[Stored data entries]
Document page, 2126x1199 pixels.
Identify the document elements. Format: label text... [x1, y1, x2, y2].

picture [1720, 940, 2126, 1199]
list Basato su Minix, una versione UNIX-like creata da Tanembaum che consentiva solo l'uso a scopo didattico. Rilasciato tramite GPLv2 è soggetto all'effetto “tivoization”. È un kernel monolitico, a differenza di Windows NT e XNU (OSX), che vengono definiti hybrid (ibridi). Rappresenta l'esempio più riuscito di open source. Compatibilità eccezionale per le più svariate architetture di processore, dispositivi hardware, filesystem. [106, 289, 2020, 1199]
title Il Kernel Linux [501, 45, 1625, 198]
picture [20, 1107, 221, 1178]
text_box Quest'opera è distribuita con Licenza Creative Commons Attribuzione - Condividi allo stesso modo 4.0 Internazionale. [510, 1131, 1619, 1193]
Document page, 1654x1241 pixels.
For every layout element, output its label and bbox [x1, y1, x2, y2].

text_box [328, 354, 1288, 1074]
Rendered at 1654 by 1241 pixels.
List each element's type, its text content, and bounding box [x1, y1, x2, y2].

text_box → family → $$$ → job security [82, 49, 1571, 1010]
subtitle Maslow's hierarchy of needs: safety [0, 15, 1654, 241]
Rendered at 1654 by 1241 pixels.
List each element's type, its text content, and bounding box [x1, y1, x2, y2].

Directive: Set down every line of the listing above word for word, without changing anything.

The solution:
Document page, 2126x1199 pixels.
Identify the document elements. Format: label text... [x1, y1, x2, y2].

picture [1720, 940, 2126, 1199]
list Basato su Minix, una versione UNIX-like creata da Tanembaum che consentiva solo l'uso a scopo didattico. Rilasciato tramite GPLv2 è soggetto all'effetto “tivoization”. È un kernel monolitico, a differenza di Windows NT e XNU (OSX), che vengono definiti hybrid (ibridi). Rappresenta l'esempio più riuscito di open source. Compatibilità eccezionale per le più svariate architetture di processore, dispositivi hardware, filesystem. [106, 289, 2020, 1199]
title Il Kernel Linux [501, 45, 1625, 198]
picture [20, 1107, 221, 1178]
text_box Quest'opera è distribuita con Licenza Creative Commons Attribuzione - Condividi allo stesso modo 4.0 Internazionale. [510, 1131, 1619, 1193]
Document page, 1654x1241 pixels.
For every layout element, output its label and bbox [x1, y1, x2, y2].

text_box [328, 354, 1288, 1074]
Rendered at 1654 by 1241 pixels.
List each element's type, its text content, and bounding box [x1, y1, x2, y2].

text_box → family → $$$ → job security [82, 49, 1571, 1010]
subtitle Maslow's hierarchy of needs: safety [0, 15, 1654, 241]
Rendered at 1654 by 1241 pixels.
List each element's type, its text content, and bounding box [x1, y1, x2, y2].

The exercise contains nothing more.